| Excerpt provided |
— begin —
By Nide Zimemo, Frazier Park
I was born and raised in a small town in the Eastern Cape Province of South Africa, formerly known as the Transkei. My small town of Butterworth was an hour away from the village Qunu where Nelson Mandela was born, raised and is now being laid to rest.
Mandela and I share the same tribal heritage, the Thembu tribe. This means we shared the same traditional attires, folk stories, traditional cuisine and practices. We speak the same dialect of Xhosa, out of 11 official languages in South Africa.
I remember the day in 1990 when Nelson Mandela came out of prison. I was nine years old. My family, friends and neighbors packed my mother’s house to witness his release live on television. I remember the keenness of silence that filled my living room. You could hear a pin drop when he began his first speech outside of prison. The tears rolling down the faces of the adults made me pay attention. I realized this was an important moment, yet the full meaning had not yet penetrated to me.
Fast forward four years, during the election period. My mother was busy organizing transportation for family, friends and neighbors to make sure they could all make it to the polls to vote.
There was joy, laughter and a nervousness about this election day in South Africa. This time there was less confusion for me. I was 13. I could not vote, but there was no doubt for whom all these people around me were going to vote. Still, even then, I was not sure why everyone was making such a big deal.
When I turned 18 years old I volunteered for a student exchange program in Germany. This would be my first international trip. As a matter of fact, I would be the first in my family who had ever gone on an international trip. I was nervous to leave my home behind to enter a world where no one in my family had ever traveled. That scared me, but not enough to back down.
I remember the day of departure. We were a group of about 20 students from all over South Africa. We were all standing in a line to check in at the airport. I was the only black student on that trip. The rest of the group was white.
— end —
| Given exercise 1 |
Please transcribe part of the Mandela essay word for word, beginning at "Fast forward four" and ending after "to back down.".
| Given exercise 2 |
Render this sentence from the Mandela essay into Spanish: "My mother was busy organizing transportation for family, friends and neighbors to make sure they could all make it to the polls to vote."

| Supplied information |
— begin —
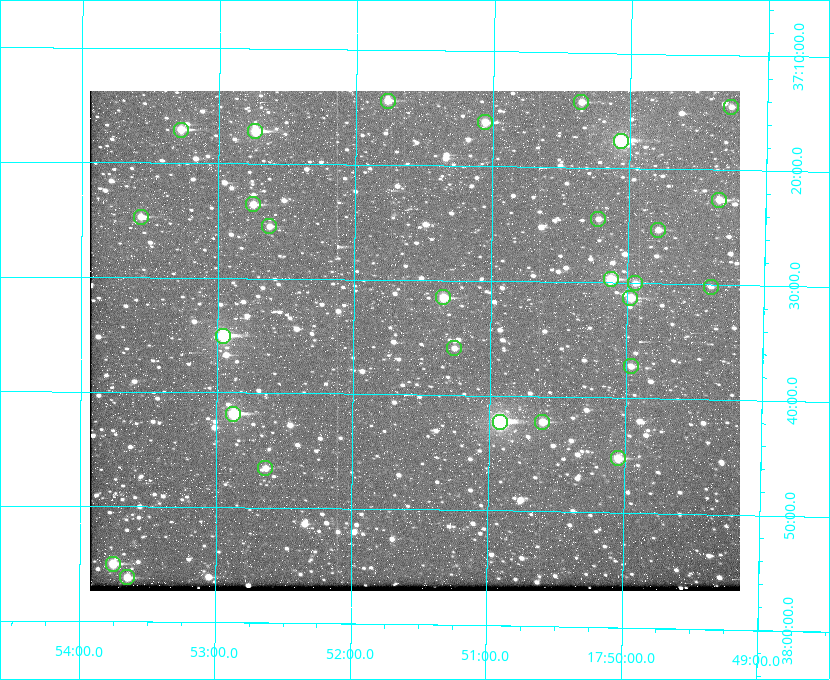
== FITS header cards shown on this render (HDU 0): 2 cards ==
NAXIS1  =                  650 / Width of table row in bytes
NAXIS2  =                  500 / Number of rows in table

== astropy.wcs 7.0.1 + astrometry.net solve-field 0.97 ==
— end —
| Correct output 1 |
Fast forward four years, during the election period. My mother was busy organizing transportation for family, friends and neighbors to make sure they could all make it to the polls to vote.
There was joy, laughter and a nervousness about this election day in South Africa. This time there was less confusion for me. I was 13. I could not vote, but there was no doubt for whom all these people around me were going to vote. Still, even then, I was not sure why everyone was making such a big deal.
When I turned 18 years old I volunteered for a student exchange program in Germany. This would be my first international trip. As a matter of fact, I would be the first in my family who had ever gone on an international trip. I was nervous to leave my home behind to enter a world where no one in my family had ever traveled. That scared me, but not enough to back down.

| Correct output 2 |
Mi madre estaba ocupada organizando el transporte para familiares, amigos y vecinos para asegurarse de que todos pudieran llegar a las urnas a votar.